▸ EXERCISE AIM
Filter these records by the string "Government", copying each line that holds it.

:: SUPPLIED RECORDS ::

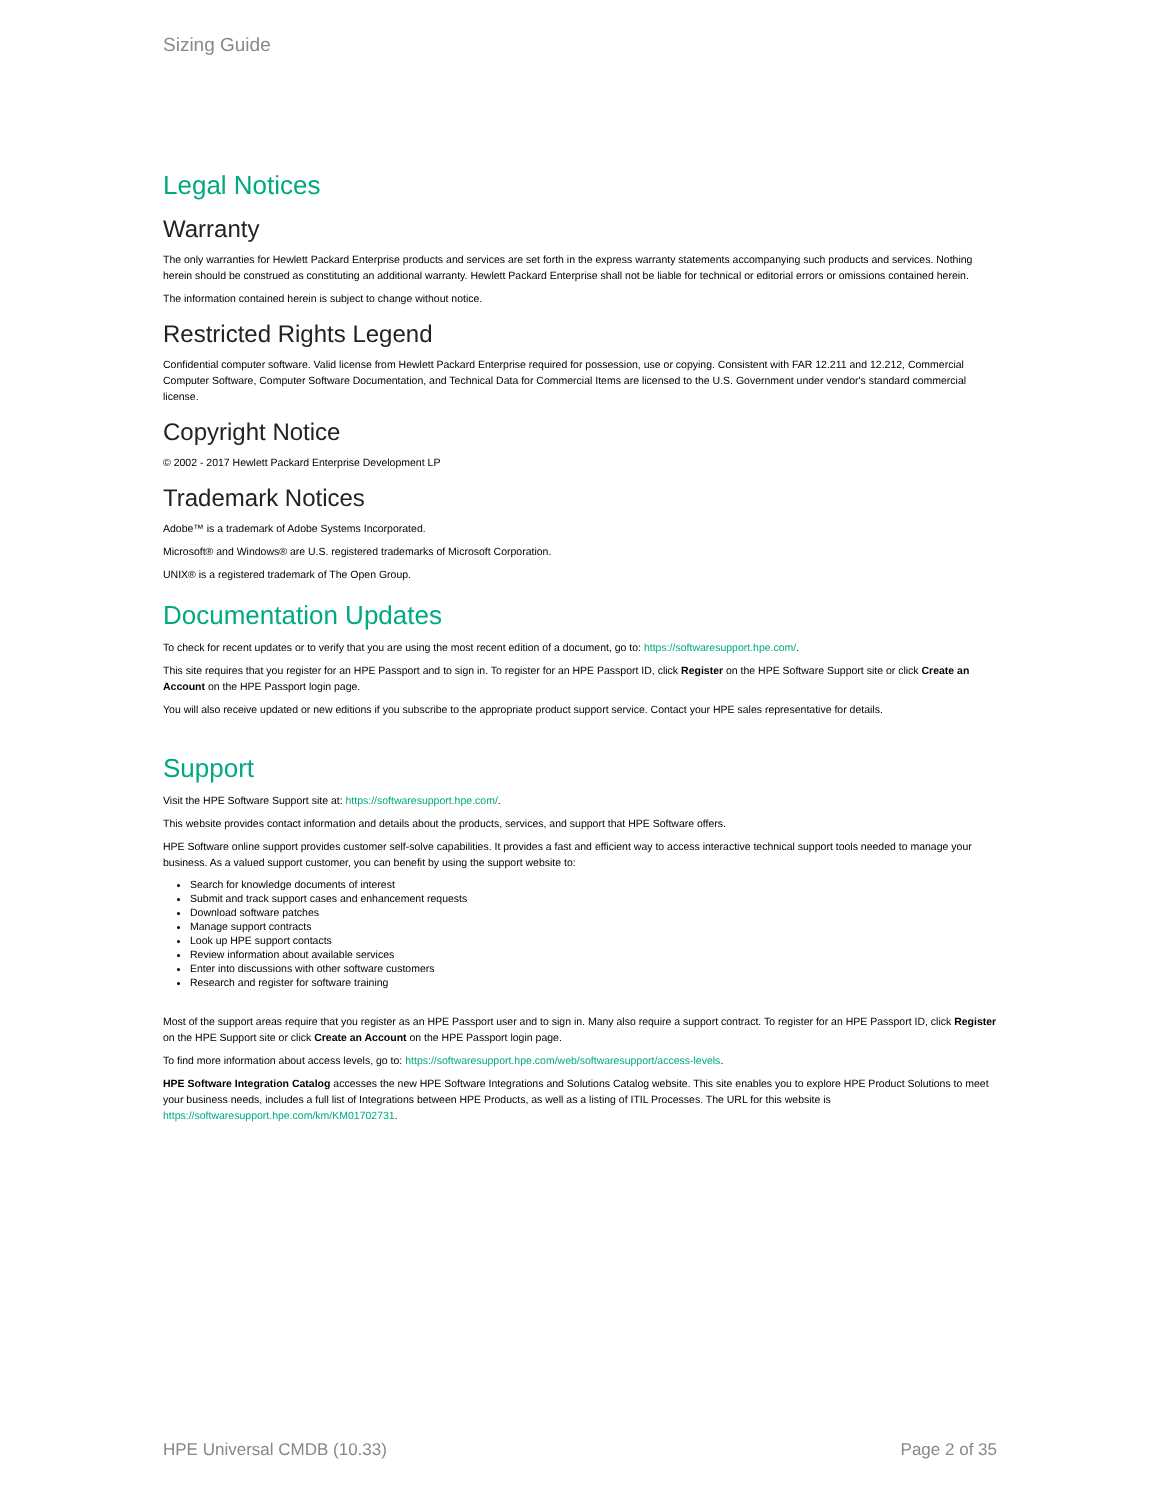Sizing Guide
Legal Notices
Warranty
The only warranties for Hewlett Packard Enterprise products and services are set forth in the express warranty statements accompanying such products and services. Nothing herein should be construed as constituting an additional warranty. Hewlett Packard Enterprise shall not be liable for technical or editorial errors or omissions contained herein.
The information contained herein is subject to change without notice.
Restricted Rights Legend
Confidential computer software. Valid license from Hewlett Packard Enterprise required for possession, use or copying. Consistent with FAR 12.211 and 12.212, Commercial Computer Software, Computer Software Documentation, and Technical Data for Commercial Items are licensed to the U.S. Government under vendor's standard commercial license.
Copyright Notice
© 2002 - 2017 Hewlett Packard Enterprise Development LP
Trademark Notices
Adobe™ is a trademark of Adobe Systems Incorporated.
Microsoft® and Windows® are U.S. registered trademarks of Microsoft Corporation.
UNIX® is a registered trademark of The Open Group.
Documentation Updates
To check for recent updates or to verify that you are using the most recent edition of a document, go to: https://softwaresupport.hpe.com/.
This site requires that you register for an HPE Passport and to sign in. To register for an HPE Passport ID, click Register on the HPE Software Support site or click Create an Account on the HPE Passport login page.
You will also receive updated or new editions if you subscribe to the appropriate product support service. Contact your HPE sales representative for details.
Support
Visit the HPE Software Support site at: https://softwaresupport.hpe.com/.
This website provides contact information and details about the products, services, and support that HPE Software offers.
HPE Software online support provides customer self-solve capabilities. It provides a fast and efficient way to access interactive technical support tools needed to manage your business. As a valued support customer, you can benefit by using the support website to:
Search for knowledge documents of interest
Submit and track support cases and enhancement requests
Download software patches
Manage support contracts
Look up HPE support contacts
Review information about available services
Enter into discussions with other software customers
Research and register for software training
Most of the support areas require that you register as an HPE Passport user and to sign in. Many also require a support contract. To register for an HPE Passport ID, click Register on the HPE Support site or click Create an Account on the HPE Passport login page.
To find more information about access levels, go to: https://softwaresupport.hpe.com/web/softwaresupport/access-levels.
HPE Software Integration Catalog accesses the new HPE Software Integrations and Solutions Catalog website. This site enables you to explore HPE Product Solutions to meet your business needs, includes a full list of Integrations between HPE Products, as well as a listing of ITIL Processes. The URL for this website is https://softwaresupport.hpe.com/km/KM01702731.
HPE Universal CMDB (10.33) Page 2 of 35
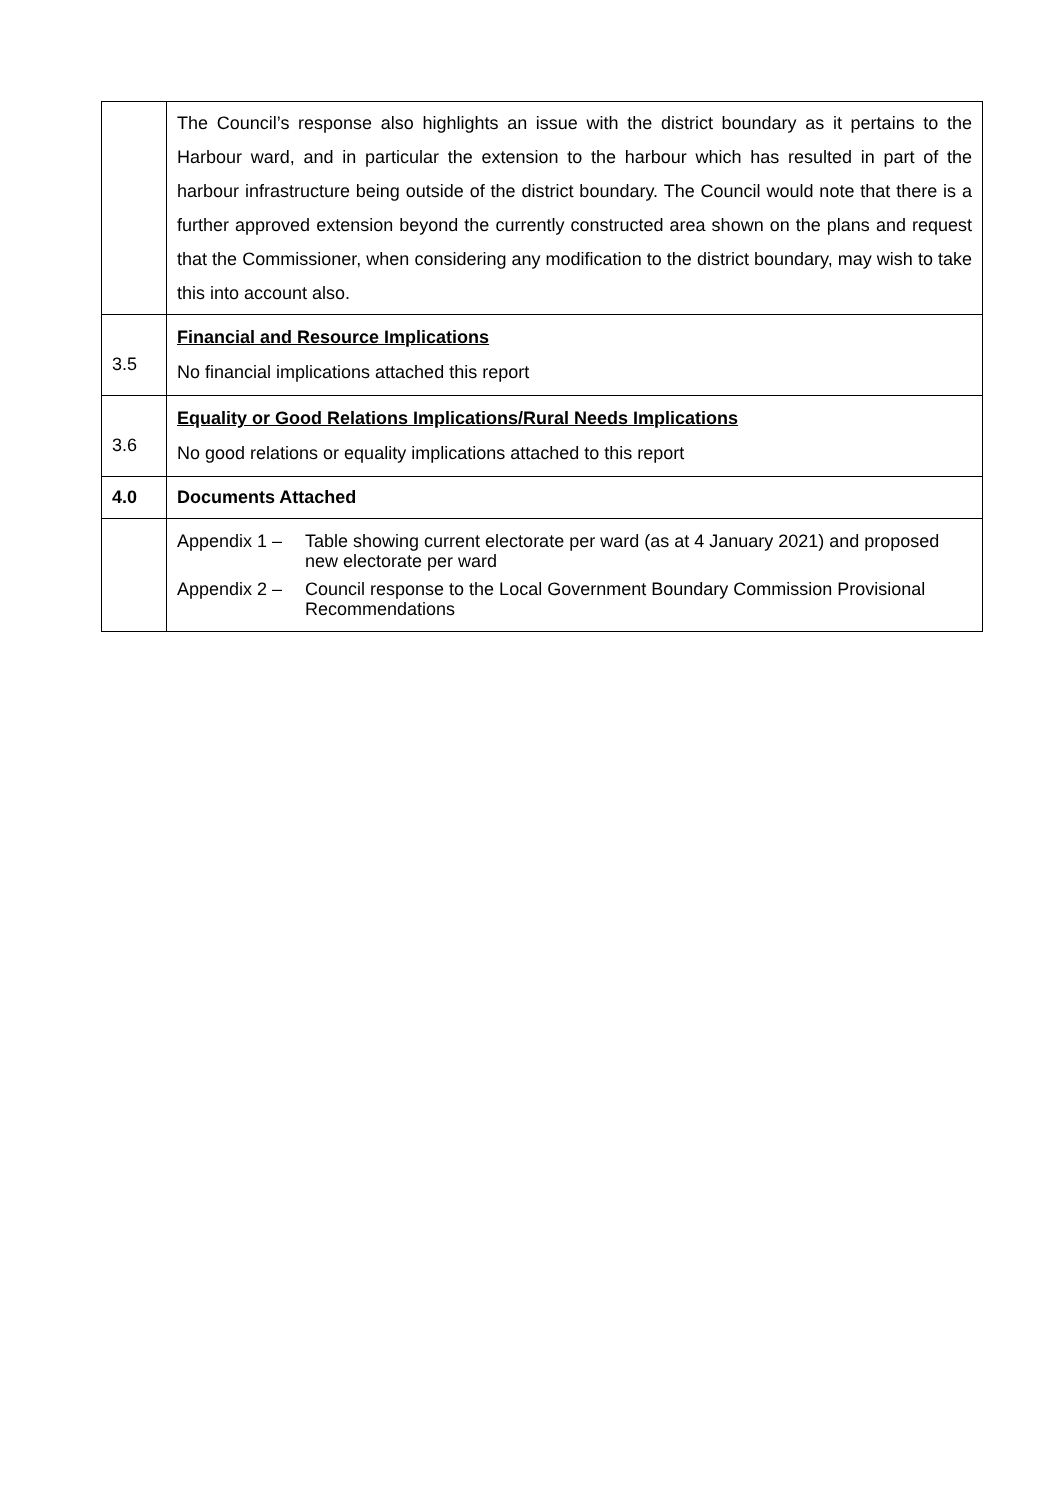| | The Council’s response also highlights an issue with the district boundary as it pertains to the Harbour ward, and in particular the extension to the harbour which has resulted in part of the harbour infrastructure being outside of the district boundary. The Council would note that there is a further approved extension beyond the currently constructed area shown on the plans and request that the Commissioner, when considering any modification to the district boundary, may wish to take this into account also. |
| 3.5 | Financial and Resource Implications No financial implications attached this report |
| 3.6 | Equality or Good Relations Implications/Rural Needs Implications No good relations or equality implications attached to this report |
| 4.0 | Documents Attached |
| | Appendix 1 – Table showing current electorate per ward (as at 4 January 2021) and proposed new electorate per ward Appendix 2 – Council response to the Local Government Boundary Commission Provisional Recommendations |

:::

▸ ANSWER SPACE
Confidential computer software. Valid license from Hewlett Packard Enterprise required for possession, use or copying. Consistent with FAR 12.211 and 12.212, Commercial Computer Software, Computer Software Documentation, and Technical Data for Commercial Items are licensed to the U.S. Government under vendor's standard commercial license.
| | Appendix 1 – Table showing current electorate per ward (as at 4 January 2021) and proposed new electorate per ward Appendix 2 – Council response to the Local Government Boundary Commission Provisional Recommendations |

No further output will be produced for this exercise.